Le film pose la question de la vulgarisation de l’Art au sens de « mise à la portée du plus grand nombre ». Les musées montrent des œuvres modernes mais les œuvres d’Art contemporain leur sont de moins en moins  accessibles, passant souvent de la galerie branchée à la collection privée. L’argent achète la beauté. C’est aussi ça que dénonce Ruben Östlund.

Le film brosse un tableau grand format des fossés creusés entre les hommes, figures inversées des tas de graviers, et tout aussi intouchables, immuables. Jusqu’à ce qu’une grande balayeuse passe.
La catastrophe est naturellement prévisible et annoncée.

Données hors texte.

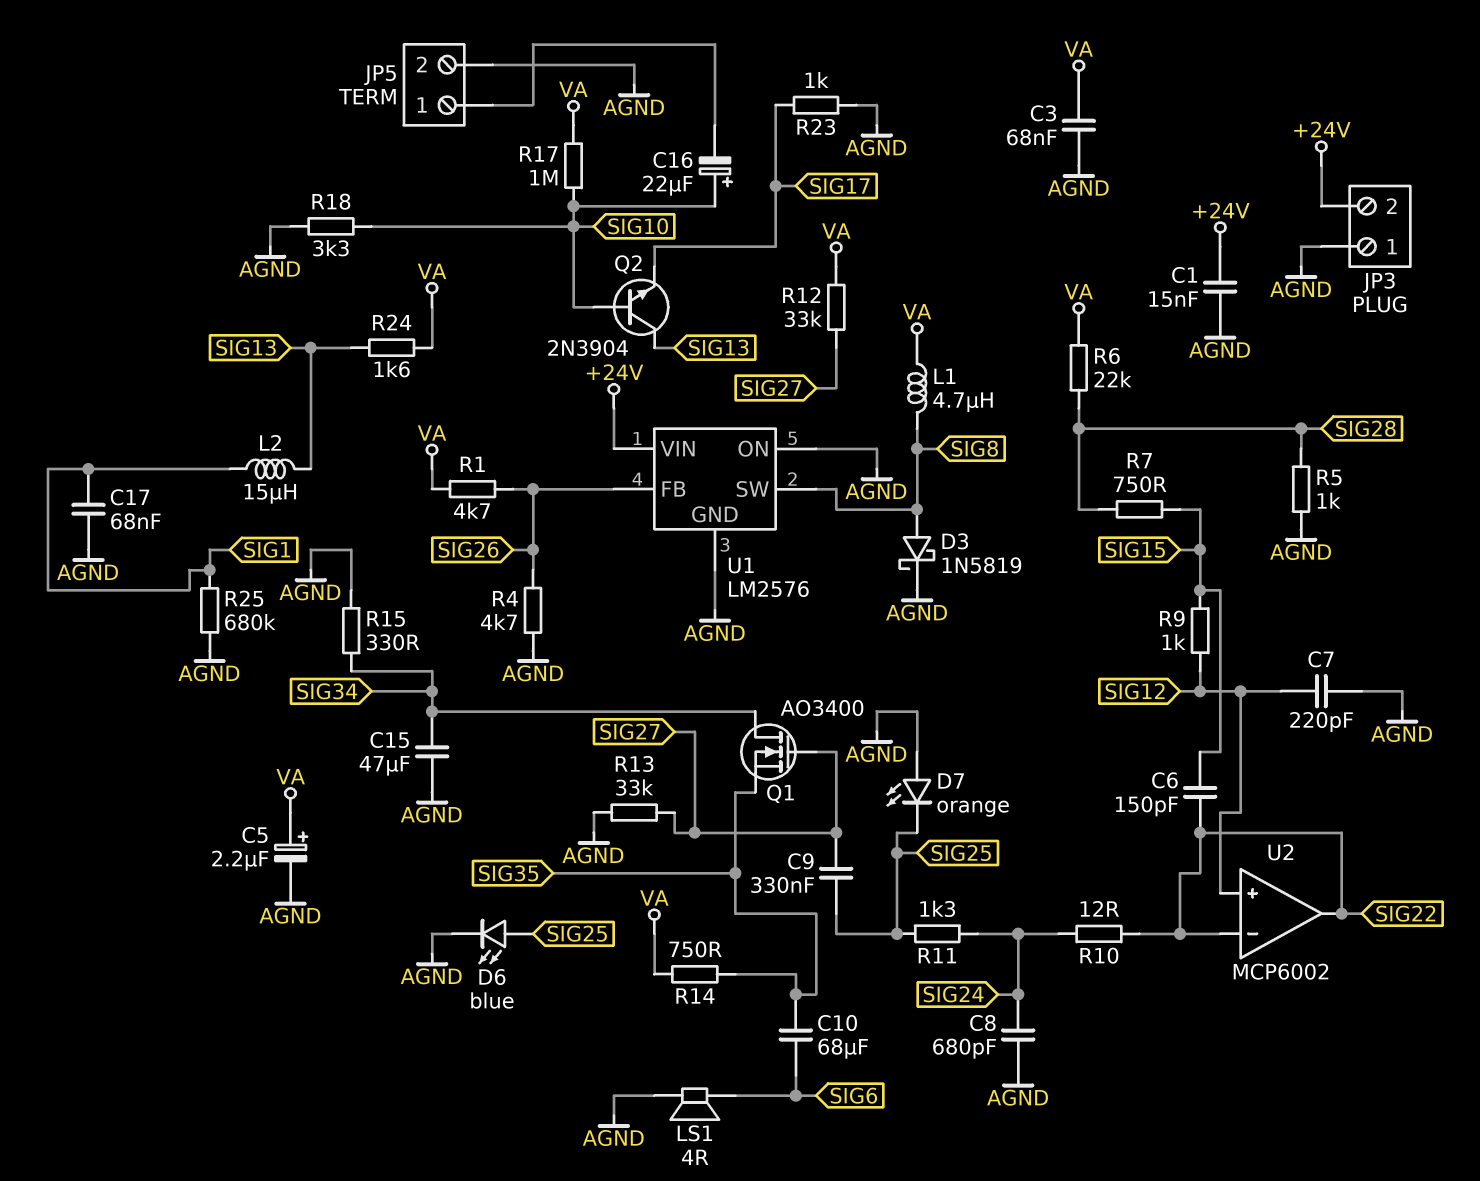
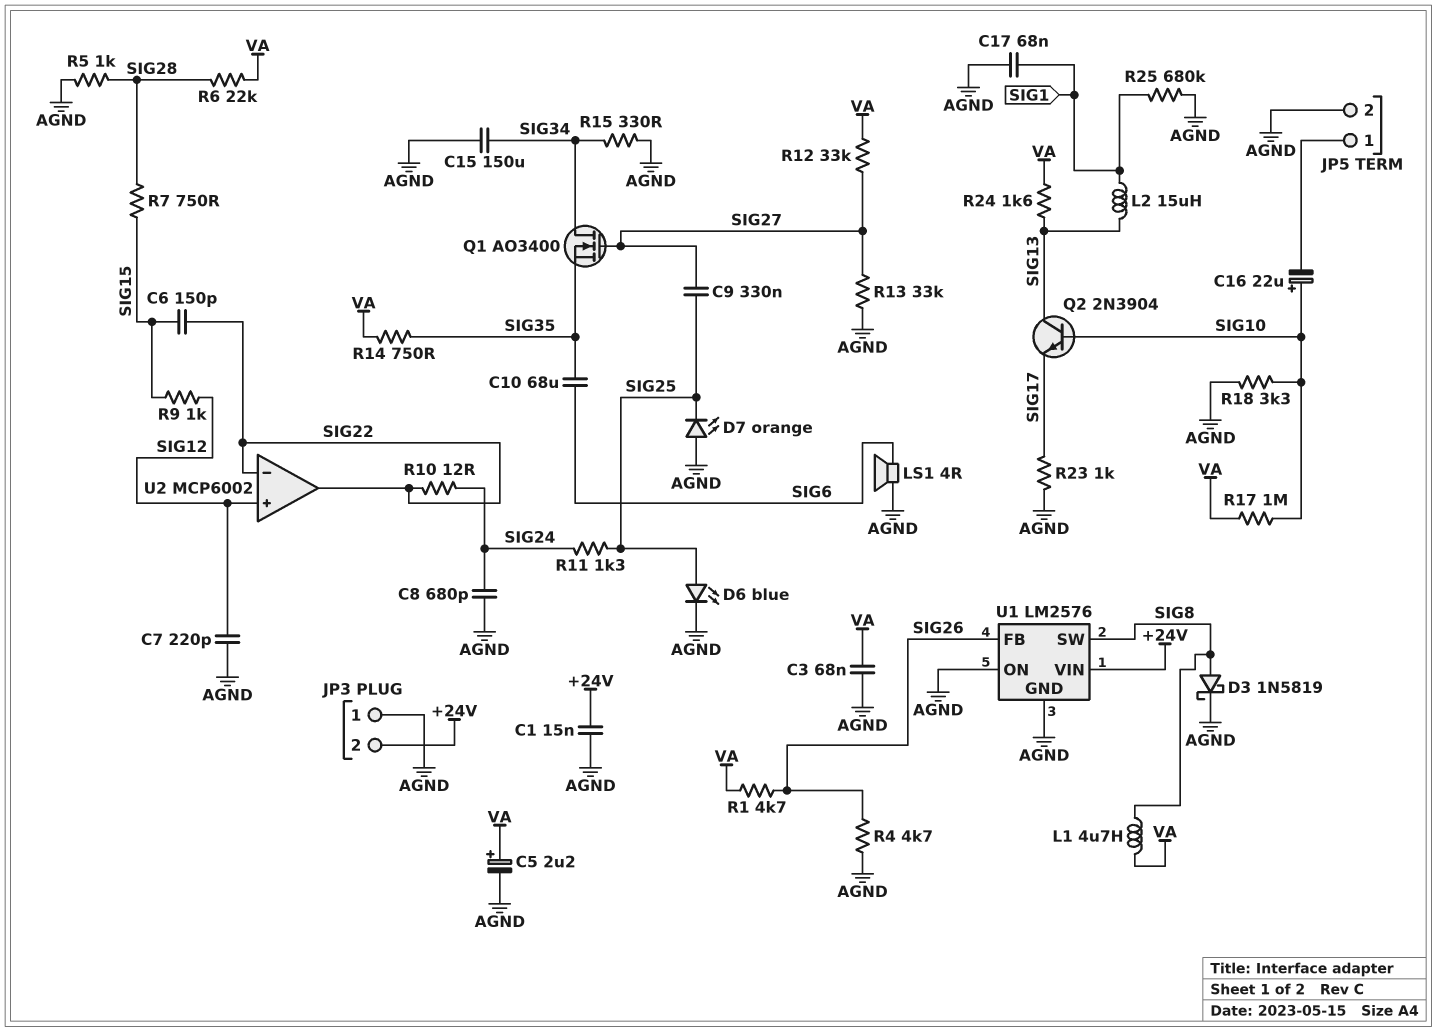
C15: 47uF (AGND, SIG34) -> 150uF (AGND, SIG34)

Le film est un jeu de pistes qu’on pourrait toutes, tour à tour, explorer, dont on pourrait décrire et commenter toutes les étapes devenues autant de tableaux contemporains.
Je me suis posé la question : « Combien, jusqu’où l’Art contemporain doit-il puiser dans le classique, pour me plaire ? Et où sont les barrières de ma confiance ?  »

Magnifiquement orchestré, mise en image, mise en scène époustouflantes, sur fond de musique classique « vulgarisée », dans une très belle version contemporaine.

Je trouve que ce film est en lui-même une oeuvre d’art. Celle là on la tient, on la garde et on lui décerne, évidemment, une Palme d’or.